(tekst bevat enkele spoilers)
Sprakeloos. Zo laat Back To The Future je na bijna drie uur achter. De laatste dertig minuten van de show zijn zó intens, dat je er letterlijk van moet bekomen. Vanaf de scène met de klokkentoren - met een DeLorean die op het podium rondjes maakt en visueel gemixt wordt met perfect gesynchroniseerde videobeelden op het voor- en achterdoek - tot en met het laatste jaw-dropping moment waarop Doc en Marty boven het publiek wegvliegen in hun auto én ook nog eens om hun as kantelen. Na de laatste noot vliegt het publiek meteen recht voor een staande ovatie, totaal omvergeblazen door het spektakel van The Twins FX, die in eerdere producties ook al een bus en racewagen over het publiek lieten zweven.

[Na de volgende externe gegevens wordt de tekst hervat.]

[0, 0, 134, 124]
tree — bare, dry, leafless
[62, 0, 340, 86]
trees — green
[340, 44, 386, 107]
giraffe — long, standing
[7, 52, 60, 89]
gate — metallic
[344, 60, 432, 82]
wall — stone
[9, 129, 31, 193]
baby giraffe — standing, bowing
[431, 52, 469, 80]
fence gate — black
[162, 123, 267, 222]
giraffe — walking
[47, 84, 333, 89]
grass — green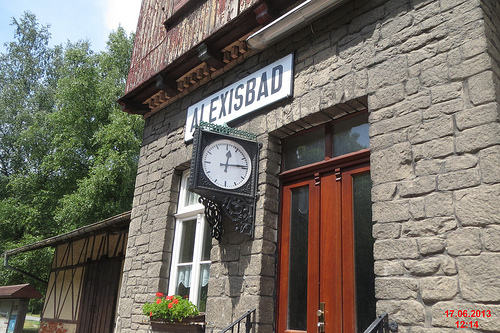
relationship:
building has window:
[114, 0, 499, 332] [161, 162, 208, 318]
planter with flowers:
[146, 313, 205, 331] [141, 291, 198, 322]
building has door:
[3, 209, 133, 332] [74, 255, 124, 332]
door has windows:
[274, 108, 377, 332] [287, 169, 373, 332]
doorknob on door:
[317, 300, 325, 331] [274, 108, 377, 332]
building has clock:
[114, 0, 499, 332] [201, 139, 252, 187]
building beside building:
[3, 209, 133, 332] [114, 0, 499, 332]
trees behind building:
[0, 8, 145, 315] [114, 0, 499, 332]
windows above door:
[279, 108, 369, 175] [274, 108, 377, 332]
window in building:
[161, 162, 208, 318] [114, 0, 499, 332]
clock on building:
[201, 139, 252, 187] [114, 0, 499, 332]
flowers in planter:
[141, 291, 198, 322] [146, 313, 205, 331]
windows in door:
[287, 169, 373, 332] [274, 108, 377, 332]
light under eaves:
[247, 0, 341, 50] [116, 0, 300, 120]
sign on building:
[184, 50, 293, 142] [114, 0, 499, 332]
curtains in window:
[177, 265, 209, 287] [161, 162, 208, 318]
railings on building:
[217, 306, 389, 332] [114, 0, 499, 332]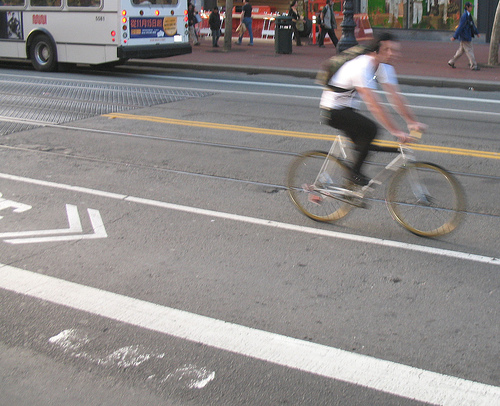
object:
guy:
[315, 34, 427, 190]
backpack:
[314, 42, 377, 91]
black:
[318, 105, 379, 174]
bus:
[1, 0, 195, 73]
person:
[445, 2, 488, 72]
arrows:
[0, 199, 112, 250]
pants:
[449, 36, 479, 70]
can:
[273, 15, 296, 55]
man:
[234, 0, 257, 48]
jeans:
[237, 15, 254, 45]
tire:
[26, 29, 60, 72]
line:
[94, 106, 500, 162]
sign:
[352, 13, 376, 40]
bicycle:
[284, 119, 472, 241]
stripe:
[2, 77, 499, 270]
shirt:
[317, 52, 401, 113]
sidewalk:
[186, 39, 500, 90]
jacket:
[453, 12, 481, 44]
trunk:
[487, 0, 499, 72]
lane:
[0, 171, 499, 403]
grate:
[0, 71, 226, 138]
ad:
[128, 15, 177, 39]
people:
[208, 6, 223, 48]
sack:
[317, 40, 369, 98]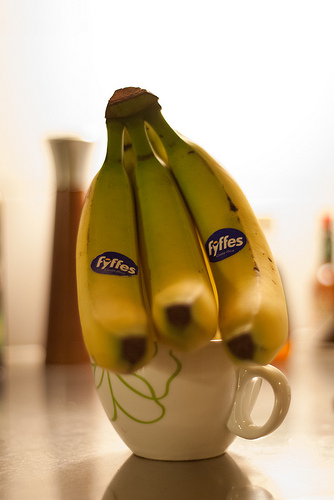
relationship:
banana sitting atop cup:
[75, 112, 154, 372] [88, 338, 289, 460]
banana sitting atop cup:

Maar schijn bedriegt, want de rest van de musical is dan weer - hoe zeggen ze dat zo mooi in het Engels - nogal “underwhelming”. Slechts twee liedjes, “It works” en “For the dreamers” - beiden nummers van Doc - weten te bekoren. De rest is slappe kost, draagt weinig bij tot het verhaal en voelt soms zelfs wat musicalonwaardig aan. Dieptepunt is het openingsnummer van de tweede acte, waarbij Doc plaatsneemt in de stoel van wat een ruimteschip lijkt - een nummer dat zonder probleem kan worden geschrapt, waardoor de show ook een wat meer hapklare lengte krijgt. Pas als de originele muziek van Alan Silvestri weerklinkt, komt het orkest tot leven en voel je de opwinding in de zaal toenemen.
Voor de die-hard fans is het script even wennen. Bob Gale, die ook meeschreef aan de originele films, bracht immers een aantal wijzigingen aan in het verhaal. De meest iconische scènes werden behouden, maar de show is - in tegenstelling tot wat veel mensen denken - géén doorslagje van de film. Soms lijkt de musical zelfs meer een persiflage, of een ode. Zo heeft Doc bijvoorbeeld geen hond, is er geen sprake van een aanslag door Libiërs, wordt de auto plots met de stem bestuurd en blijkt er op het einde zelfs een heuse George McFly-dag te worden gevierd. Ook burgemeester Goldie Wilson krijgt een veel grotere rol.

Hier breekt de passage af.